What's causing the behaviour
When you press the left arrow, your terminal is sending the following escape sequence:
ESC O D
This can also be notated as ^[OD
, where ^[
is notation for Ctrl-[
, which is another way of notating or entering the ESC character. (Try it in insert mode!)
Vim is not recognising this as an escape sequence, and therefore it is treating those keystrokes as if you had typed them out yourself:
- Esc: Leave insert mode,
- O: Begin a new line above the cursor and enter insert mode,
- D: Enter a 'D' character.
You can confirm that this is what your terminal is sending by entering insert mode and then pressing Ctrl-V followed by the Left arrow.
What's going wrong
The escape sequence might be timing out
The only way that Vim can distinguish the escape sequence from the same three characters manually typed in is by the time that occurs between the receipt of each character. It's possible therefore on slow terminals or very busy systems that there is sufficient delay between each character that Vim is deciding it's not an escape sequence and just interpreting the keystrokes as described above.
This is described in :help vt100-cursor-keys
and further in :help timeout
— the suggested solution is to set a sufficiently large ttimeoutlen
, but disabling timeouts entirely by setting both notimeout
and nottimeout
would also work.
However, given your setup, this is pretty unlikely to be the issue.
Vim doesn't recognise the sequence
It's more likely that the problem is that Vim doesn't recognise the escape sequence sent, and so is interpreting it as keystrokes. You can check this with the following command:
:set <left>?
In a working setup with your current terminal configuration, this should give either of the following outputs:
t_kl <Left> ^[O*D
t_kl <Left> ^[OD
If you see anything else1, then Vim and your terminal are not quite speaking the same language.
The correct way to fix this would be to fix your terminal configuration so that your terminfo database reports the sequences that are actually sent when you press the arrow keys, but doing so can be complicated. A slightly hacky fix is to change what your terminal sends to match what Vim is expecting. I infer from your comments that you are using the default Mac Terminal.app: You can change what escape sequences are sent for each keystroke in Preferences → Profiles → Your profile → Keyboard.
However, the easiest fix is probably to inform Vim directly what escape sequences to expect.
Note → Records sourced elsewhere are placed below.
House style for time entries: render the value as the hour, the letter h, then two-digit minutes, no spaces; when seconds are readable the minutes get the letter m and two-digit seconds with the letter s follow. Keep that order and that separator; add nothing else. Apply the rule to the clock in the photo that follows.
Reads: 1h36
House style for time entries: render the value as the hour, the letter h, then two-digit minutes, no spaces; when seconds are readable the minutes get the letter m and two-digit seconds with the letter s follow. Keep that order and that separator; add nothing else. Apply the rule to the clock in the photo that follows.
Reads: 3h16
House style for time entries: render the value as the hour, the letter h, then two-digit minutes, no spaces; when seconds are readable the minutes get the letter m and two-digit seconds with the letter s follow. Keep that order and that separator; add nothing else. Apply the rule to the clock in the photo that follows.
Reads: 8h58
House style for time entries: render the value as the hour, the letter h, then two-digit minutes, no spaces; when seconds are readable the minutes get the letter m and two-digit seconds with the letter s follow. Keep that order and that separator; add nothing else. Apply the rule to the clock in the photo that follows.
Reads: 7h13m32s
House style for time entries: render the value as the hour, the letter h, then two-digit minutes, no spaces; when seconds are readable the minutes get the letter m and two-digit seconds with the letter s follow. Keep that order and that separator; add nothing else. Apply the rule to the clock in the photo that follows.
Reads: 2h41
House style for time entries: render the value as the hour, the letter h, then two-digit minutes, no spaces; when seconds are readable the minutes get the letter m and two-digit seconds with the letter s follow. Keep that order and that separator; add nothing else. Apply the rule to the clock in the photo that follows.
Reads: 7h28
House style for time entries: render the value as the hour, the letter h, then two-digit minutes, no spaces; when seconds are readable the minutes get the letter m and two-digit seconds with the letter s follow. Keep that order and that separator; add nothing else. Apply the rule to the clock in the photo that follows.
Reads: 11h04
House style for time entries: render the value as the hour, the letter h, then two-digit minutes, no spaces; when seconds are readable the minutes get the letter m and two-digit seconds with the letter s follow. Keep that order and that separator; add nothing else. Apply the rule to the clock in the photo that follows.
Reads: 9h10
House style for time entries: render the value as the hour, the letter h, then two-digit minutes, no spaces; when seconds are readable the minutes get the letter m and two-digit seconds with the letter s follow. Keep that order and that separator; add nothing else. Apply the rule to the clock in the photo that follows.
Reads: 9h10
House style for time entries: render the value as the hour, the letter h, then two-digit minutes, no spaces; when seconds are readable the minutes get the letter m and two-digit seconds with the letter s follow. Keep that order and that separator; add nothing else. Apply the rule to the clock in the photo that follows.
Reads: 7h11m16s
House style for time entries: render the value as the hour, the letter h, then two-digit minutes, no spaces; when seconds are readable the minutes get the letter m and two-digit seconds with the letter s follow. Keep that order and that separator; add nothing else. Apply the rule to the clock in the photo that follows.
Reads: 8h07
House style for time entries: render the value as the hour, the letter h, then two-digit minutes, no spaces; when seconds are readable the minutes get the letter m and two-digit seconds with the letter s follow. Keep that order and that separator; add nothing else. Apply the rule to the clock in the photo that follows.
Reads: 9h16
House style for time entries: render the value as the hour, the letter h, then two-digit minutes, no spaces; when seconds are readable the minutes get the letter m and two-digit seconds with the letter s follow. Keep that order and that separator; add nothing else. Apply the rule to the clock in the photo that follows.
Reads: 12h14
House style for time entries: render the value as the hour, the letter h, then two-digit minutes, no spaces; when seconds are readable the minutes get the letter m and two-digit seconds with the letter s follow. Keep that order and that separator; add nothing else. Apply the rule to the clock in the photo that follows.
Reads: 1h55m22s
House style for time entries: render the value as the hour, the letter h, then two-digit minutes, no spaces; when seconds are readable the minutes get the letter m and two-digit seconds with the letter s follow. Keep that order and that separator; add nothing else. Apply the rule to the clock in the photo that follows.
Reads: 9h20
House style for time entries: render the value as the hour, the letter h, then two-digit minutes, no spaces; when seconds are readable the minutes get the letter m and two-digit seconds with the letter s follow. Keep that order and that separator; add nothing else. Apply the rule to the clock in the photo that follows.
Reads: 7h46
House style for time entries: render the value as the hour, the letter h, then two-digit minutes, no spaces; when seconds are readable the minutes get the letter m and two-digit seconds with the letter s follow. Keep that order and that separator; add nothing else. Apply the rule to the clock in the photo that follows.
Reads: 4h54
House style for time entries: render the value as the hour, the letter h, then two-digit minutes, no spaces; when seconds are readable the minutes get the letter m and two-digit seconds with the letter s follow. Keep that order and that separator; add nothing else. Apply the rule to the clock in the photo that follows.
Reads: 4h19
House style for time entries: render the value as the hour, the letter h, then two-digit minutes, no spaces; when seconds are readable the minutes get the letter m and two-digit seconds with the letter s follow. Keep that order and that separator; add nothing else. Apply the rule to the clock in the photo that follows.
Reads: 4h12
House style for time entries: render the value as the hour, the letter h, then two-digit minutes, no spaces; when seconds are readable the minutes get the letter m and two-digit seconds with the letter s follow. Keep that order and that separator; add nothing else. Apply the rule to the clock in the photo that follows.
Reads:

You can do this by setting its terminal options thus:
set <up>=^[OA
set <down>=^[OB
set <right>=^[OC
set <left>=^[OD
Note that the ^[
in the above is a literal ESC
character. You cannot just type ^ followed by [! The easiest way to enter the mappings is to enter e.g.
set <left>=
and then, still in insert mode, press Ctrl-V followed by the left arrow. Note that you are then setting the escape sequence directly to what Vim receives when you press the arrow key... by sending it that sequence!